MongoDB Drive Size Ratios – Best Practices for Data, Journal, and Log

amazon ec2mongodb

Is there a good ratio for drive sizes for MongoDB?

For example if you have a 8Gig drive for the data, then how big should my drive for the log be? How about the drive for the journal?

Just a little more background I'm following this tutorial, which states:

According to this MongoDB tutorial which explains how to manually deploy MongoDB on EC2, one of the steps states that you should have:

"Individual PIOPS EBS volumes for data (1000 IOPS), journal (250 IOPS), and log (100 IOPS)."

Best Answer

You can combine it on 1 disk, if you wish. Not obligated to split.

Journal

Journal will take 3GB (or less than 400MB if you use --small-files option)

Journal + Pre-Allocation

Be aware. If you don't use --small-files, then at least 8GB (journal and oplog included) will be pre-allocated to your disk. This is not lost space, but just reserved to improve the speed of mongo. Using --small-files, only 1.4GB will be preallocated.

For discovering and testing purposes. Start with --small-files.

Logfiles

Logfiles will depend on the verbosity and insensitivity of the system. But for as you speak about a 8GB data disk. Then it won't be that much. Default is only some system messages and errors. (http://docs.mongodb.org/manual/reference/configuration-options/)

To let logfiles rotate, send "kill -SIGUSR1 pid" or mongo --port 27017 --eval "db.runCommand({logRotate:1});" admin (http://docs.mongodb.org/manual/reference/command/logRotate/). And then I delete daily via a crontab the logs older than 3 days.
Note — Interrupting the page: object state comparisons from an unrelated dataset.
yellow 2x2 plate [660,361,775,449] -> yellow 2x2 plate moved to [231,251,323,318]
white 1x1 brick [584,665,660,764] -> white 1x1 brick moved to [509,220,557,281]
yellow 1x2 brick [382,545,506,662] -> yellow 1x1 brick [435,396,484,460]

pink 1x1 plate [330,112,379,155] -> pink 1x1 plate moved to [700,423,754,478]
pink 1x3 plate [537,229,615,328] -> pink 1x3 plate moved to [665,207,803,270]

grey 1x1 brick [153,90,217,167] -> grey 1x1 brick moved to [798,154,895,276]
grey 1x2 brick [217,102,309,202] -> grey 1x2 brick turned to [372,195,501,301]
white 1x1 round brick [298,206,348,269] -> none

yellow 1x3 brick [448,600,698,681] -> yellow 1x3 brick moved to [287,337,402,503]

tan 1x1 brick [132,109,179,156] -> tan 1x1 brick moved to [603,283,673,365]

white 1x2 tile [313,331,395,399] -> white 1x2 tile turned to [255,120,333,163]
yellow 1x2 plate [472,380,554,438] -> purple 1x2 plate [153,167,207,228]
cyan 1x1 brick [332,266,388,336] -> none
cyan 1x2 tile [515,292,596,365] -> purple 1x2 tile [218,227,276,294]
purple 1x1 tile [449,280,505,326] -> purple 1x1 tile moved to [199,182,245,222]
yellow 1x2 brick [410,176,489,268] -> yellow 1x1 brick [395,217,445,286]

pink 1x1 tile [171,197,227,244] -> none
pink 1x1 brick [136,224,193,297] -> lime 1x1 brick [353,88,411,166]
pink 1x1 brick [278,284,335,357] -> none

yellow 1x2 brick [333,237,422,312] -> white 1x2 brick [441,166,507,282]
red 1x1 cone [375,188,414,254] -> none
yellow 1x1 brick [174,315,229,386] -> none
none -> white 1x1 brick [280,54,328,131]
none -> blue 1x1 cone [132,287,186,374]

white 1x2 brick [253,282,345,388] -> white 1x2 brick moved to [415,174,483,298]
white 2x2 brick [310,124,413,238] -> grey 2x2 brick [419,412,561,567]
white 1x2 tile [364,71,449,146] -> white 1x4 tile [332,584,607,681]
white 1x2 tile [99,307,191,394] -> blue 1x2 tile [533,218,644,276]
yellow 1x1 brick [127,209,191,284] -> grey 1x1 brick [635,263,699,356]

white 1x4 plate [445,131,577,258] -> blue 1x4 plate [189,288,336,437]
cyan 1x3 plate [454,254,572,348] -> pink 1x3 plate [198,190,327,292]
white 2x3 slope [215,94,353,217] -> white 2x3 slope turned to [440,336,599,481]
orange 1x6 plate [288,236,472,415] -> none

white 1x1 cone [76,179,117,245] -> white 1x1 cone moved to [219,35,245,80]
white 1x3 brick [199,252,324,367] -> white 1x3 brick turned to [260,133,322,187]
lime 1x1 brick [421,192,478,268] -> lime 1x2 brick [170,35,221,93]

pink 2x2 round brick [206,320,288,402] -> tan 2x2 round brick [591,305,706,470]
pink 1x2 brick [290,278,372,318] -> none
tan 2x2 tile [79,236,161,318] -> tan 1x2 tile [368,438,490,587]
Splitting on different drives

The reason is to optimize the disk for the purpose. Journal is a capped collection that just writes in sequence. So less IOPS needed. And logs are logs, just adding information. And then Data, well, reading jumps around a lot, and writing sometimes also, filling up gaps that were freed. And while journal and log are written away on other disks, the data disk doesn't lose time on that. Every little bit can help on intensive systems. The next step then is Replication and Sharding to spread the load.

On the https://university.mongodb.com, you can get more information about this if you are interested. Following M202 MongoDB Advanced Deployment and Operations now, what offers some specific information to optimize.